Por Grace Gomes, superintendente de Mobilidade – Sedur Governo da Bahia
A Mobilidade Urbana não é igual para todos! Cada pessoa tem suas próprias necessidades e atividades a realizar na cidade, o que implica em escolhas por itinerários, modais, horários mais adequados para seus deslocamentos.
Do ponto de vista de gênero, a sociedade brasileira ainda é estruturada desigualmente na distribuição de funções e papéis, o que se reflete na organização do tempo de mulheres e homens. Isso gera padrões diferenciados de deslocamentos, impactando direta e desproporcionalmente na mobilidade urbana.
A mobilidade das mulheres é formada por deslocamentos complexos e multimodais, devido às diversas responsabilidades de trabalho e cuidado, bem como a questões de segurança, que as fazem adaptar seus percursos e meios de transportes para garantirem sua integridade.
A experiência da maioria das mulheres, desde que saem de casa até chegarem ao destino, resume-se em uma emoção: o medo – de assédio, assalto e até mesmo estupro em suas viagens diárias.
Os tipos mais comuns de assédio no transporte público são olhares provocantes, piscadas, gestos ofensivos, toques indesejados no corpo das mulheres e meninas, e agressão.
O desconforto com a segurança é multiplo: o modal do transporte, a relação com motoristas e passageiros, a área do destino e o ambiente das estações, terminais e pontos de parada – tudo pode ser ameaçador para mulheres do ponto de vista da segurança. O cuidado com os espaços relacionados ao transporte deve ser ampliado, buscando-se destinar mais recursos de segurança, como iluminação e visibilidade adequadas, para reduzir o risco de agressão a mulheres.
Para mudar essa realidade, o planejamento da mobilidade deve incorporar cada vez mais a perspectiva interseccional de gênero, incluindo também raça, etnia, presença ou não de deficiência, renda, idade e religião.
As pesquisas que baseiam os planos e projetos devem abranger todas essas especificidades, para que seja possível realizar um diagnóstico ainda mais preciso sobre tais perspectivas, beneficiando, dessa forma, a construção de políticas públicas mais eficientes e embasadas em evidências.
Como medidas práticas, os gestores públicos deveriam assegurar a disponibilidade e capilaridade do transporte à noite e durante a madrugada, instalando câmeras de monitoramento e aplicativos para denúncia, de forma a reduzir as chances de violência e assédio.
Em complementação à essas medidas, as operadoras dos sistemas de transporte deveriam fazer programas de treinamento para motoristas, cobradoras/es e outras/os funcionárias/os do sistema de mobilidade, para conscientizar e instruir sobre como lidar com casos de assédio sexual e violência contra a mulher, além da disponibilização de canais de comunicação e centros de atendimento à mulher, compostos de equipes multidisciplinares nas estações e terminais de transporte público.
Para uma empresa inclusiva, promover a equidade de gênero não é apenas um compromisso social, mas também uma estratégia inteligente de crescimento.
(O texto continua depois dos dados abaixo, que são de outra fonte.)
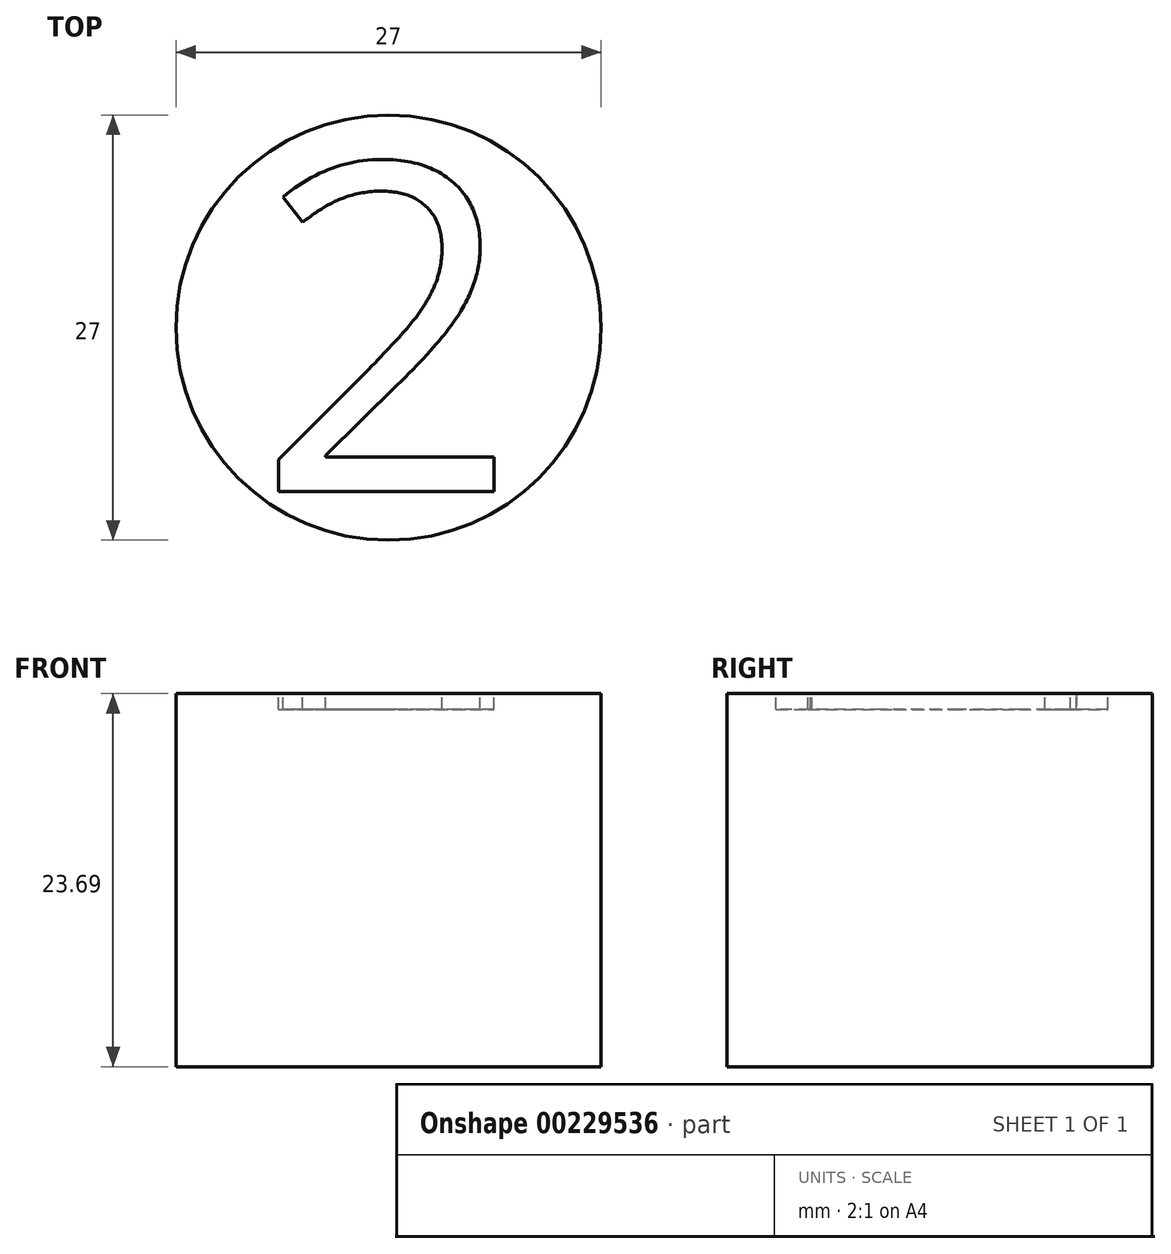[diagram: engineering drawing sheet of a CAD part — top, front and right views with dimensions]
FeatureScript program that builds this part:
annotation { "Feature Type Name" : "Feature", "Feature Type Description" : "" }
export const myFeature = defineFeature(function(context is Context, id is Id, definition is map)
    precondition{}
    {
        {
            assignVariable(context, id + "F0", {"name" : "TotalHeight", "anyValue" : 66.04});
        }
        {
            var Q0;
            Q0=qCreatedBy(makeId("Top.planeOp"),FACE);
            var sketch = newSketch(context, id + "F1", { "sketchPlane" : qUnion([Q0])});
            skCircle(sketch, "E0", {"center": v(0, 0) * mm, "radius": 13.5 * mm});
            skSolve(sketch);
        }
        {
            var Q0;
            Q0=makeQuery(id+"F1.imprint","IMPRINT",FACE,{"disambiguationData":[TD([[makeQuery(id+"F1.imprint","IMPRINT",EDGE,{"derivedFrom":sQuery(id+"F1.wireOp",EDGE,"E0")}),1.0]])]});
            extrude(context, id + "F2", {"entities" : qUnion([Q0]), "depth" : (getVariable(context, 'TotalHeight') - 42.35) * mm});
        }
        {
            var Q0;
            Q0=makeQuery(id+"F2.opExtrude","CAP_FACE",FACE,{"disambiguationData":[OSD([sQuery(id+"F1.wireOp",EDGE,"E0")])],"isStart":false});
            var sketch = newSketch(context, id + "F3", { "sketchPlane" : qUnion([Q0])});
            skText(sketch, "E1", { "text": "2", "fontName": "OpenSans-Regular.ttf"});
            const initialGuessF3  = {"E1": [-0.0084, -0.01041, 1, 0, 0.02098]};
            skSetInitialGuess(sketch, initialGuessF3);
            skSolve(sketch);
        }
        {
            var Q0;
            Q0 = qSketchRegion(id + "F3", true);
            extrude(context, id + "F4", {"entities" : qUnion([Q0]), "operationType" : NewBodyOperationType.REMOVE, "oppositeDirection" : true, "depth" : 1 * mm});
        }
    });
As operadoras de transporte que investem na valorização das mulheres se tornam mais inovadoras, produtivas e preparadas para os desafios do futuro.
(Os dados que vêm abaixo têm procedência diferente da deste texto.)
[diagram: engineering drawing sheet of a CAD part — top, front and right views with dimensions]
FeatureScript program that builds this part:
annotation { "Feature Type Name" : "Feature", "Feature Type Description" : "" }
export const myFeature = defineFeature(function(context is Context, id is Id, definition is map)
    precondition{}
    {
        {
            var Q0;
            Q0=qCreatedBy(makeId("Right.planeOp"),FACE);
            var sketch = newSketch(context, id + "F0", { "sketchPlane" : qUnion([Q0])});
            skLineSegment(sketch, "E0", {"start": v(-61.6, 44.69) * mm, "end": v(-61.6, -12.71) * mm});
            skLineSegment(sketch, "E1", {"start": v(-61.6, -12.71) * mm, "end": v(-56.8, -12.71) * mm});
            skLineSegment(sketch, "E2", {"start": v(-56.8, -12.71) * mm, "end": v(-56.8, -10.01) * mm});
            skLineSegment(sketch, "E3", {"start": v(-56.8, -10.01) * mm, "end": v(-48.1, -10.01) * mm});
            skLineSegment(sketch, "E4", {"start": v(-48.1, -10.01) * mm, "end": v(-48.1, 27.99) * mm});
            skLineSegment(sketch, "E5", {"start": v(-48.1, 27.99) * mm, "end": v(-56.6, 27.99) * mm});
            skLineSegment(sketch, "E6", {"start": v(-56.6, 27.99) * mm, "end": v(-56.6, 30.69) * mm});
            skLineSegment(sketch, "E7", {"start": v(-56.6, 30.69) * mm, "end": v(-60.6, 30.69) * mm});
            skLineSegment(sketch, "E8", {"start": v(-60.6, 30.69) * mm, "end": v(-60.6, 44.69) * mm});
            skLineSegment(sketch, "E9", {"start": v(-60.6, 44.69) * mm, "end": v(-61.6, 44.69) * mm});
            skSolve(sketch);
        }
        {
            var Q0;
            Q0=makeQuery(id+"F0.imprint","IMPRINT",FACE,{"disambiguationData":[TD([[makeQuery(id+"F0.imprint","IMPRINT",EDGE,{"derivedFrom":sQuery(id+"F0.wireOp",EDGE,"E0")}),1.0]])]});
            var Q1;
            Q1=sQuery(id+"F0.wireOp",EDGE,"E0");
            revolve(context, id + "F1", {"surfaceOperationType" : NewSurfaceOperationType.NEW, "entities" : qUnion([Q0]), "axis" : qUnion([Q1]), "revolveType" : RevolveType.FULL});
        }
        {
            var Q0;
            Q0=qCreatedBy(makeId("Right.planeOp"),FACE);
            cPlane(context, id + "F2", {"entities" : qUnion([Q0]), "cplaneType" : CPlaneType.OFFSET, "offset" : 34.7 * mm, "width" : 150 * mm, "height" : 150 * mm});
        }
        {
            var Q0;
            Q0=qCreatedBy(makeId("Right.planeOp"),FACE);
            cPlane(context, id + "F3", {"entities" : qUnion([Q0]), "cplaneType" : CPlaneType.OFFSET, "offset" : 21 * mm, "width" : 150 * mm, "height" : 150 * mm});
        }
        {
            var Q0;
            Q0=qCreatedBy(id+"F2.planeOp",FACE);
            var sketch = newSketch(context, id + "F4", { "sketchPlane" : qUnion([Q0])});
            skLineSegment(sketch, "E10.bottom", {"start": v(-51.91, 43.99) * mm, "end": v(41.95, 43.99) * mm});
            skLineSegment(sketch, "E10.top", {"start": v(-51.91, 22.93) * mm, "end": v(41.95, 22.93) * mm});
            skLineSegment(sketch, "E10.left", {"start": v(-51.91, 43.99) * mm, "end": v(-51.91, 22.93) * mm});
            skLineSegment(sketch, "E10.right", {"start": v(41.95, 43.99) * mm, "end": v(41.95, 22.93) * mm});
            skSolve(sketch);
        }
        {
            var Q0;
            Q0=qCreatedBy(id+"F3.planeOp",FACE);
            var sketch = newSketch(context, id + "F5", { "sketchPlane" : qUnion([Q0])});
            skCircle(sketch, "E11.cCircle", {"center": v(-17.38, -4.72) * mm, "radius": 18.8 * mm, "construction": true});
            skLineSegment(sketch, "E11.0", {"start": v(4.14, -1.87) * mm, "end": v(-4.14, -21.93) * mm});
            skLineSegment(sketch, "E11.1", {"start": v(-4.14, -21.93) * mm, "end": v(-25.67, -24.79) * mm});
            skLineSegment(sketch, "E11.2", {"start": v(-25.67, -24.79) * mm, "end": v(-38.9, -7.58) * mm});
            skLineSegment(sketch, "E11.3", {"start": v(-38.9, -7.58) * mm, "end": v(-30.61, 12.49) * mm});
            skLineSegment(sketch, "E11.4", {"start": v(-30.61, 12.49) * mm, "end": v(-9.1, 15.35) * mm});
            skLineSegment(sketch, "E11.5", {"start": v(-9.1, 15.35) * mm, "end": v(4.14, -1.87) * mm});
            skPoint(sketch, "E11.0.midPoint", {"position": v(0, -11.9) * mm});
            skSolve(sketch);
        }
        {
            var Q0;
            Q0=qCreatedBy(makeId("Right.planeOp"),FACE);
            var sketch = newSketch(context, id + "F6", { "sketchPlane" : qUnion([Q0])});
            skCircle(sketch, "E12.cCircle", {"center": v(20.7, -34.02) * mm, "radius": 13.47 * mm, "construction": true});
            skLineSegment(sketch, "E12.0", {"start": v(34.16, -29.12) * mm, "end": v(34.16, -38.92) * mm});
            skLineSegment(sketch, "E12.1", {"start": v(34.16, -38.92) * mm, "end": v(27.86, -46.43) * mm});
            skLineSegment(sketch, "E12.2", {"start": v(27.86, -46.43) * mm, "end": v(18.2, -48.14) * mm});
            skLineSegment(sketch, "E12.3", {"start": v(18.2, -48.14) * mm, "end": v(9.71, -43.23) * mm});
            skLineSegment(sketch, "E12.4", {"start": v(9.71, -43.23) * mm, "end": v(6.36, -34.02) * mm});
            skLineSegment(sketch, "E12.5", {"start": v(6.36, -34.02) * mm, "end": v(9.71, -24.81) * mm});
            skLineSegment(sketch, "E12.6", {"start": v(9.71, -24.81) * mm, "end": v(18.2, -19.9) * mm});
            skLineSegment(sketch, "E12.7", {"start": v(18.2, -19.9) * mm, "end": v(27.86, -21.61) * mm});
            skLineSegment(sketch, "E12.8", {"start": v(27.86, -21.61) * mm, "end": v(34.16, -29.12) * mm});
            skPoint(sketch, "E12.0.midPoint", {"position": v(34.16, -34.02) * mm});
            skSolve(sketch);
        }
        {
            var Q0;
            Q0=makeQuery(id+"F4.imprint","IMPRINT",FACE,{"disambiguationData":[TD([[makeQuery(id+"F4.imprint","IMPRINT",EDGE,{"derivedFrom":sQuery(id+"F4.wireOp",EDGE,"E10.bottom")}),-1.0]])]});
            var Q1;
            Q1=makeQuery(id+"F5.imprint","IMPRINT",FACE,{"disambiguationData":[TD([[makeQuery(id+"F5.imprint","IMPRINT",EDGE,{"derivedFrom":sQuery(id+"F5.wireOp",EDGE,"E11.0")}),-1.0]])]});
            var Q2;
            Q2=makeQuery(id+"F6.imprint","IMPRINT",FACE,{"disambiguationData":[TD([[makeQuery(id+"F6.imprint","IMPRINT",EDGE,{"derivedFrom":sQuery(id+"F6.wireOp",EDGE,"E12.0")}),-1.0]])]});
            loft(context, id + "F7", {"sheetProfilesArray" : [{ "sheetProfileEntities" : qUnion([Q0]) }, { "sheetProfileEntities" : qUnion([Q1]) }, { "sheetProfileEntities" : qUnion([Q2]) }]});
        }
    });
Para tanto, é fundamental aumentar a igualdade de gênero no setor para estimular uma maior presença de mulheres nas empresas públicas e concessionárias. É igualmente importante a presença de mulheres como um todo nos cargos com poder de decisão e no quadro técnico dos órgãos gestores, das empresas públicas e concessionárias vinculadas à mobilidade urbana.
Para a inclusão feminina não ser apenas um discurso, mas uma prática consolidada, o sistema deve contar com políticas estruturadas que garantam igualdade de salários, incentivo à liderança feminina e um ambiente seguro para trabalho das mulheres.
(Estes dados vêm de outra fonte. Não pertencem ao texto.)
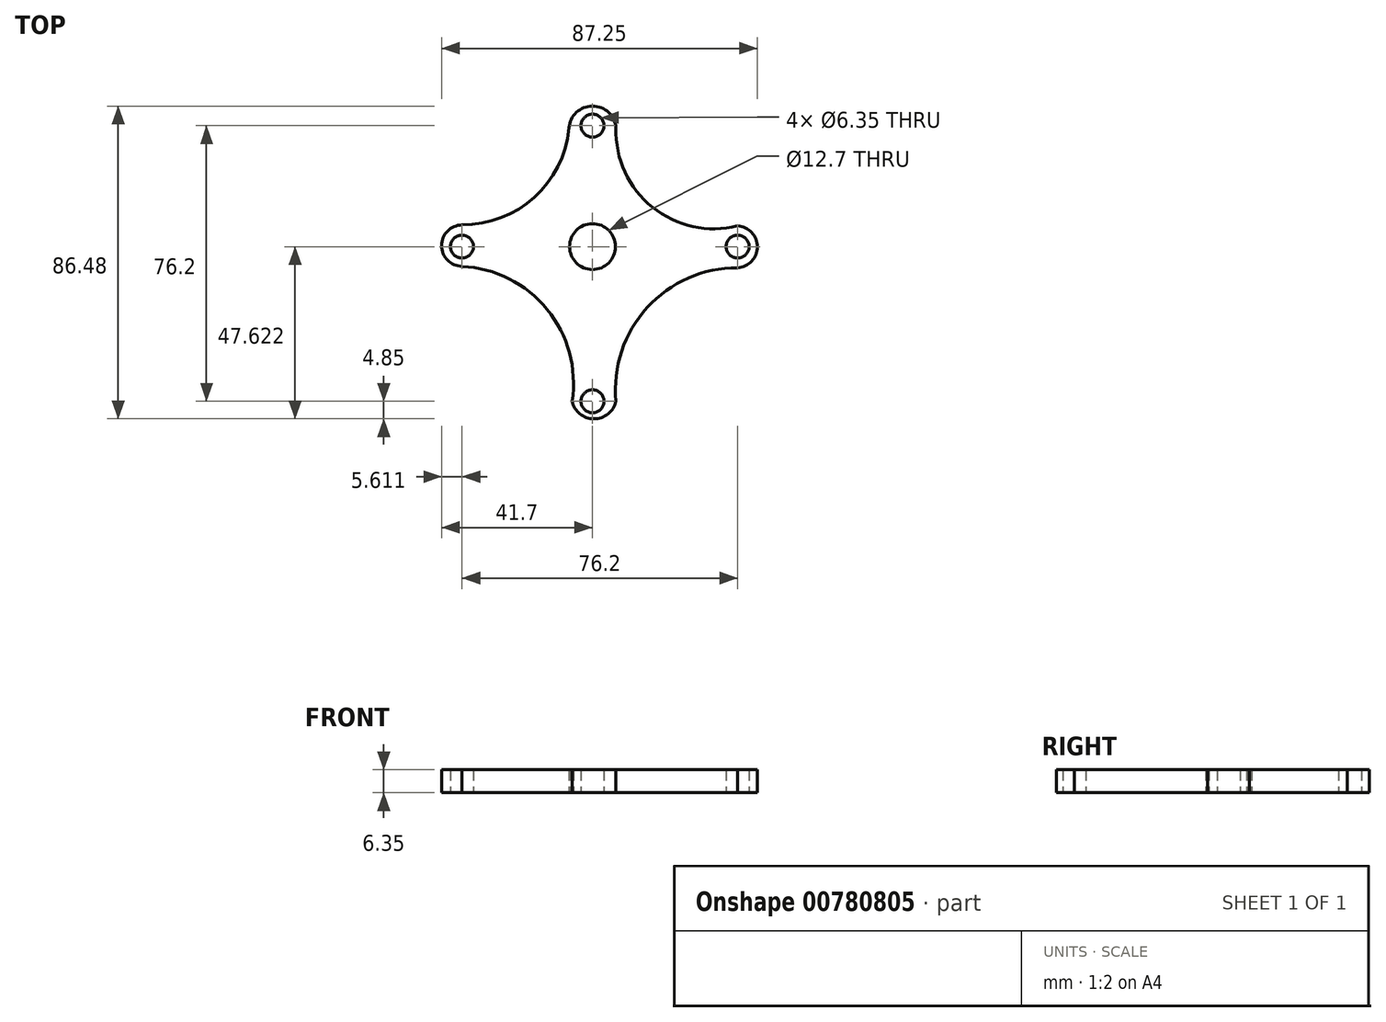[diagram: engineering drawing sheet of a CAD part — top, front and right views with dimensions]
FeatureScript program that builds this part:
annotation { "Feature Type Name" : "Feature", "Feature Type Description" : "" }
export const myFeature = defineFeature(function(context is Context, id is Id, definition is map)
    precondition{}
    {
        {
            var Q0;
            Q0=qCreatedBy(makeId("Top.planeOp"),FACE);
            var sketch = newSketch(context, id + "F0", { "sketchPlane" : qUnion([Q0])});
            skCircle(sketch, "E0", {"center": v(0, 55.47) * mm, "radius": 6.35 * mm});
            skCircle(sketch, "E1", {"center": v(0, 88.9) * mm, "radius": 3.18 * mm});
            skCircle(sketch, "E2", {"center": v(40.11, 55.47) * mm, "radius": 3.18 * mm});
            skCircle(sketch, "E3", {"center": v(0, 12.7) * mm, "radius": 3.18 * mm});
            skCircle(sketch, "E4", {"center": v(-36.09, 55.47) * mm, "radius": 3.18 * mm});
            skArc(sketch, "E5", {"start": v(-36.09, 61.47) * mm, "mid": v(-16.1, 69.1) * mm, "end": v(-6.5, 88.24) * mm});
            skArc(sketch, "E6", {"start": v(-36.09, 61.47) * mm, "mid": v(-41.7, 55.74) * mm, "end": v(-36.09, 50.01) * mm});
            skArc(sketch, "E7", {"start": v(-5.65, 12.7) * mm, "mid": v(-12.56, 38.14) * mm, "end": v(-36.09, 50.01) * mm});
            skArc(sketch, "E8", {"start": v(6.5, 88.24) * mm, "mid": v(0, 94.33) * mm, "end": v(-6.5, 88.24) * mm});
            skArc(sketch, "E9", {"start": v(6.5, 88.24) * mm, "mid": v(16.58, 66.36) * mm, "end": v(40.11, 61.2) * mm});
            skArc(sketch, "E10", {"start": v(40.11, 49.61) * mm, "mid": v(45.55, 55.4) * mm, "end": v(40.11, 61.2) * mm});
            skArc(sketch, "E11", {"start": v(40.11, 49.61) * mm, "mid": v(15.12, 38.6) * mm, "end": v(6.5, 12.7) * mm});
            skArc(sketch, "E12", {"start": v(-5.65, 12.7) * mm, "mid": v(0.42, 7.85) * mm, "end": v(6.5, 12.7) * mm});
            skPoint(sketch, "E13.top.end.orphan", {"position": v(52.81, 0) * mm});
            skSolve(sketch);
        }
        {
            var Q0;
            Q0 = qSketchRegion(id + "F0", true);
            extrude(context, id + "F1", {"entities" : qUnion([Q0]), "depth" : 6.35 * mm, "offsetDistance" : 25.4 * mm});
        }
    });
Entre as ações que fortalecem a presença e valorização das mulheres, destacam-se: recrutamento e promoção equitativos, garantindo que mulheres tenham as mesmas oportunidades de crescimento que os homens; ambiente de trabalho acolhedor, com medidas firmes contra assédio e discriminação; programas de liderança feminina, incentivando a ocupação de cargos estratégicos por mulheres; salários justos e oportunidades de desenvolvimento, assegurando equidade na progressão de carreira; e
contratação e promoção de mulheres grávidas, garantindo que a maternidade não seja um obstáculo para o crescimento profissional.
Por fim, é possível perceber que não é apenas a melhoria da infraestrutura que vai garantir uma mobilidade inclusiva. É necessário que haja transversalidade das políticas públicas para as mulheres, emprego e renda, e mobilidade, de forma a trazer constantemente para o debate questões relativas a assédio moral e sexual, rótulos associados à mulher no mercado de trabalho, restrições à gravidez, a suposta inferioridade intelectual das mulheres, ou a posição em que são colocadas como objeto de desejo. Somente assim tais questões poderão ser descontruídas.